Mimitsuka Takashi, Na Kyungsu, Morita Ken, Sawai Hideki, Minegishi Shinichi, Henmi Masahiro, Yamada Katsushige, Shimizu Sakayu, Yonehara Tetsu
New Frontiers Research Laboratories, Toray Industries, Inc., Kamakura, Kanagawa, Japan.
Biosci Biotechnol Biochem. 2012;76(1):67-72. doi: 10.1271/bbb.110499.

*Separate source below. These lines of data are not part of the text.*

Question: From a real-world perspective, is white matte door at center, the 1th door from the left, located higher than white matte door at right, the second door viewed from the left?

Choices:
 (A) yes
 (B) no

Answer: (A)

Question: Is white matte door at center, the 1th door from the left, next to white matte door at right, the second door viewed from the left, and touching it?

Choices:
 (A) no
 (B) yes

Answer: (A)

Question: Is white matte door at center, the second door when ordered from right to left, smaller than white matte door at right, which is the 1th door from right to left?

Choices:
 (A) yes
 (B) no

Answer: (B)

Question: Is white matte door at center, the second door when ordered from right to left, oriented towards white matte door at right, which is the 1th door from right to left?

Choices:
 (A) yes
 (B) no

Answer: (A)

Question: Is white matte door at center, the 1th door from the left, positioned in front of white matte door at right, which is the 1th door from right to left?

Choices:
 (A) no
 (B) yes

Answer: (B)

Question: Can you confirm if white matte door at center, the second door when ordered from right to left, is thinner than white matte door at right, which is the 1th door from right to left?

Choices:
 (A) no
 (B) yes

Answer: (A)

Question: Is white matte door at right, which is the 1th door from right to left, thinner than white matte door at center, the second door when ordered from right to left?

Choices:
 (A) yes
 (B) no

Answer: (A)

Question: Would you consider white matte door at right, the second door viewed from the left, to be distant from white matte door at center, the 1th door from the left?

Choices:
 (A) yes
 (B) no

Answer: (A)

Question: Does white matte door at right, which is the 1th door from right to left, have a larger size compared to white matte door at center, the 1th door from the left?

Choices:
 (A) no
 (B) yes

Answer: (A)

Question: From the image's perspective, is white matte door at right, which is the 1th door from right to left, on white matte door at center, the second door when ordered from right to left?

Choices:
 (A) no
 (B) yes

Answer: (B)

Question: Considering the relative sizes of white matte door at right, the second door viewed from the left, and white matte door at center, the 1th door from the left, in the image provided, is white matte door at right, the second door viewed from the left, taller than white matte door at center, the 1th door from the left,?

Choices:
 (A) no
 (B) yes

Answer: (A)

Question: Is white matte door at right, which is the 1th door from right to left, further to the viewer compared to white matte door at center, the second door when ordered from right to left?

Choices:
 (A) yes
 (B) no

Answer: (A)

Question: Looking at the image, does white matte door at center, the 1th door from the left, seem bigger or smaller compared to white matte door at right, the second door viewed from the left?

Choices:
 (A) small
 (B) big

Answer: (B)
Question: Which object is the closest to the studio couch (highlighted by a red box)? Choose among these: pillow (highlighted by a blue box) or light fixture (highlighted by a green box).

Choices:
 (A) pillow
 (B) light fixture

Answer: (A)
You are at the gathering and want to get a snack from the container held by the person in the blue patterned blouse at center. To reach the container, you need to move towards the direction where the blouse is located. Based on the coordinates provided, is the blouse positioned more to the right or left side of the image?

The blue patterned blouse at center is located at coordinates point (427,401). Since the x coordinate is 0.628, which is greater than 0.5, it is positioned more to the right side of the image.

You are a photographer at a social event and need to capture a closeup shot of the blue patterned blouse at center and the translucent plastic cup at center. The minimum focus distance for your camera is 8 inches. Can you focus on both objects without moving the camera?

Continuous fermentation by retaining cells with a membrane-integrated fermentation reactor (MFR) system was found to reduce the amount of supplied sub-raw material. If the amount of sub-raw material can be reduced, continuous fermentation with the MFR system should become a more attractive process for industrialization, due to decreased material costs and loads during the refinement process. Our findings indicate that the production rate decreased when the amount of the sub-raw material was reduced in batch fermentation, but did not decrease during continuous fermentation with Sporolactobacillus laevolacticus. Moreover, continuous fermentation with a reduced amount of sub-raw material resulted in a productivity of 11.2 g/L/h over 800 h. In addition, the index of industrial process applicability used in the MFR system increased by 6.3-fold as compared with the conventional membrane-based fermentation reactor previously reported, suggesting a potential for the industrialization of this D-lactic acid continuous fermentation process.
通过膜集成发酵反应器(MFR)系统保留细胞进行连续发酵,可减少副原料的供应量。如果能够减少副原料的量,由于精炼过程中材料成本和负荷的降低,使用MFR系统进行连续发酵对于工业化来说将成为一个更具吸引力的工艺。我们的研究结果表明,在分批发酵中减少副原料量时生产率会下降,但在用左旋乳酸芽孢杆菌进行连续发酵时生产率并未下降。此外,使用减少量的副原料进行连续发酵在800小时内的生产率达到11.2 g/L/h。此外,与先前报道的传统膜基发酵反应器相比,MFR系统中使用的工业过程适用性指数提高了6.3倍,这表明该D-乳酸连续发酵工艺具有工业化潜力。